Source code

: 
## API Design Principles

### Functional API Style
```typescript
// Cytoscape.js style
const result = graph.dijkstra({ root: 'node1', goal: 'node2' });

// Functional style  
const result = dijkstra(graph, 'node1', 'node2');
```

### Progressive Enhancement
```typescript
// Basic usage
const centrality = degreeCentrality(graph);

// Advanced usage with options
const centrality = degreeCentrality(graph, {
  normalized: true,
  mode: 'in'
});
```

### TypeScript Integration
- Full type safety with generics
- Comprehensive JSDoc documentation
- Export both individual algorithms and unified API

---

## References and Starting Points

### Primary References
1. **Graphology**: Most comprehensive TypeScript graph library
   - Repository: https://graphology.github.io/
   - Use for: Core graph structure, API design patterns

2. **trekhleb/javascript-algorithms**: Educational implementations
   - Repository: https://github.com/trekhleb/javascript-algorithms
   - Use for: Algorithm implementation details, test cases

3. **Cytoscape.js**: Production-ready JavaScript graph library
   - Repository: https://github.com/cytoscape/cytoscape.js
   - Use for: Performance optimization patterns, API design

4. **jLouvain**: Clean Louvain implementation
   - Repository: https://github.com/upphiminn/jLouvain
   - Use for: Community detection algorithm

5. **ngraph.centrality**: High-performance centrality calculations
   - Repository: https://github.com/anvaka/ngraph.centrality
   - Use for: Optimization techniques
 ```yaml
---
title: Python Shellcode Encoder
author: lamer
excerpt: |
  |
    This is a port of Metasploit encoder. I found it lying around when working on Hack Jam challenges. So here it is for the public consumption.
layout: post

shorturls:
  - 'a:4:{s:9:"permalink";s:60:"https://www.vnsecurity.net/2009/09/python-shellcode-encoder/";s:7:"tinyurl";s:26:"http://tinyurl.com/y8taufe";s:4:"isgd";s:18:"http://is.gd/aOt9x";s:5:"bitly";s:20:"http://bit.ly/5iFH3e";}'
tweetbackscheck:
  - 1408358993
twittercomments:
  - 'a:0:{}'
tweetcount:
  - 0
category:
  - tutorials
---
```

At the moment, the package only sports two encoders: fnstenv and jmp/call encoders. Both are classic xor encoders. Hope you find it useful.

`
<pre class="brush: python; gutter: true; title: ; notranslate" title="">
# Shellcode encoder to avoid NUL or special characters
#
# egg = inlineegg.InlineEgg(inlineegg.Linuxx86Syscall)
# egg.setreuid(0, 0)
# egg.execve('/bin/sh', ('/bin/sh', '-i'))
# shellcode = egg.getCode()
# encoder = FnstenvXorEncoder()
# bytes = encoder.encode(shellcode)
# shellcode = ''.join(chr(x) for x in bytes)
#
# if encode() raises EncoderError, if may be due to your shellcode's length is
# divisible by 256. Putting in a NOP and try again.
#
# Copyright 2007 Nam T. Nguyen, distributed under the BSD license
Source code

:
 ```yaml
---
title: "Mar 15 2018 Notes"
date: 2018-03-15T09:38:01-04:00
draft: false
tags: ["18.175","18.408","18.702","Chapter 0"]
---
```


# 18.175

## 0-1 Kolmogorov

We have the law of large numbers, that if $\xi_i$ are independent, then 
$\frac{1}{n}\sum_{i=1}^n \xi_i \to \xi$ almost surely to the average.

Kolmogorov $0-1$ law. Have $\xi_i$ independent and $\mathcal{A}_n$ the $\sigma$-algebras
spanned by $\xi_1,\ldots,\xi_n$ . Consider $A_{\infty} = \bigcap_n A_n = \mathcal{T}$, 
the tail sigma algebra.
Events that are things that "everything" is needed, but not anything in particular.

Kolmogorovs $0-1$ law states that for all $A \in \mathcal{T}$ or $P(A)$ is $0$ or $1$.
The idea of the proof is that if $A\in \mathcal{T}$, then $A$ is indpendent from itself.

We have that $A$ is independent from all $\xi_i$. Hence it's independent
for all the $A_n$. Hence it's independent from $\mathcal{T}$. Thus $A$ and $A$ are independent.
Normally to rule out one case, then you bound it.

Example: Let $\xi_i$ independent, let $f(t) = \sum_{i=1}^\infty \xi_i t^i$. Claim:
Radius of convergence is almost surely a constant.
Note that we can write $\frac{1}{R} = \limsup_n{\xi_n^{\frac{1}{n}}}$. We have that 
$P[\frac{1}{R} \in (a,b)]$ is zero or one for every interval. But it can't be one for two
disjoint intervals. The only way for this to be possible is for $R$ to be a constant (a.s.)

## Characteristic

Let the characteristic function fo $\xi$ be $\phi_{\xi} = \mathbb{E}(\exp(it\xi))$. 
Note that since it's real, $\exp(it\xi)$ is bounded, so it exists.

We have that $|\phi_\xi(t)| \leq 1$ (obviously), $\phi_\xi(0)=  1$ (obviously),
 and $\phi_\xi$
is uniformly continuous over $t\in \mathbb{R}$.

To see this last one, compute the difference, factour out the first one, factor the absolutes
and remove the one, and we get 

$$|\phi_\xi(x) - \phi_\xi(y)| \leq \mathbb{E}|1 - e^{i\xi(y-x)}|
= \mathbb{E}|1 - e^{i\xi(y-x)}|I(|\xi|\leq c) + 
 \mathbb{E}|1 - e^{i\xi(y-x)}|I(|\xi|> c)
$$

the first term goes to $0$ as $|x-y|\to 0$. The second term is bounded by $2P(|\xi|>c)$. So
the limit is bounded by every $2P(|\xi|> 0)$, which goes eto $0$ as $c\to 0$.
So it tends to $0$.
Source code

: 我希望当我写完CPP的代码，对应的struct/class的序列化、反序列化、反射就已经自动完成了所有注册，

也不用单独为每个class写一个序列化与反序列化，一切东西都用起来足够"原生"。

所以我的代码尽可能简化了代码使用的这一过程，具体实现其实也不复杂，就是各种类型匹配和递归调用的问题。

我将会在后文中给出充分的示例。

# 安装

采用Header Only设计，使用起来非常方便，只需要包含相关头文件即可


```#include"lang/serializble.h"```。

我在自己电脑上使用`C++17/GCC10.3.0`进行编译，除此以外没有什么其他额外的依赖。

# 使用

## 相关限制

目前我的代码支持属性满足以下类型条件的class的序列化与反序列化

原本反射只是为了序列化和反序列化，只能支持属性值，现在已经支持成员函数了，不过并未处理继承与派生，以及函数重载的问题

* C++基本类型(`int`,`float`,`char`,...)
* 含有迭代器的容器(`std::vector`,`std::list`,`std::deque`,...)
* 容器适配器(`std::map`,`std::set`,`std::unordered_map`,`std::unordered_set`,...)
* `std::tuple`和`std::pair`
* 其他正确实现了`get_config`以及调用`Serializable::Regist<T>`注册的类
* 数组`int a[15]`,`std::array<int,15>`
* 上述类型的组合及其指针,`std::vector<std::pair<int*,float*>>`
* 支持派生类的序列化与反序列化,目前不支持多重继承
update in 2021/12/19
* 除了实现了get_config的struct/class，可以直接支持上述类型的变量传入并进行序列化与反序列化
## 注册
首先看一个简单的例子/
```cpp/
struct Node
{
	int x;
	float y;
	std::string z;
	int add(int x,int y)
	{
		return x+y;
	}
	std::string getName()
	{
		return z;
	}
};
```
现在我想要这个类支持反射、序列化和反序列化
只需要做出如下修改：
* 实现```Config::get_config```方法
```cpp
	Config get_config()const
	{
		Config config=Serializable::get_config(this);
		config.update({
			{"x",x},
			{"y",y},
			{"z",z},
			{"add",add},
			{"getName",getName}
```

● ● ● ● ● ● ●

Problem statement: Transcribe the records above exactly, beginning at the line that contains "# egg = inlineegg.InlineEgg(inlineegg.Linuxx86Syscall)" and ending with the line that contains "Kolmogorov $0-1$ law.", both included, and nothing else.

Task output:
# egg = inlineegg.InlineEgg(inlineegg.Linuxx86Syscall)
# egg.setreuid(0, 0)
# egg.execve('/bin/sh', ('/bin/sh', '-i'))
# shellcode = egg.getCode()
# encoder = FnstenvXorEncoder()
# bytes = encoder.encode(shellcode)
# shellcode = ''.join(chr(x) for x in bytes)
#
# if encode() raises EncoderError, if may be due to your shellcode's length is
# divisible by 256. Putting in a NOP and try again.
#
# Copyright 2007 Nam T. Nguyen, distributed under the BSD license
Source code

:
 ```yaml
---
title: "Mar 15 2018 Notes"
date: 2018-03-15T09:38:01-04:00
draft: false
tags: ["18.175","18.408","18.702","Chapter 0"]
---
```


# 18.175

## 0-1 Kolmogorov

We have the law of large numbers, that if $\xi_i$ are independent, then 
$\frac{1}{n}\sum_{i=1}^n \xi_i \to \xi$ almost surely to the average.

Kolmogorov $0-1$ law. Have $\xi_i$ independent and $\mathcal{A}_n$ the $\sigma$-algebras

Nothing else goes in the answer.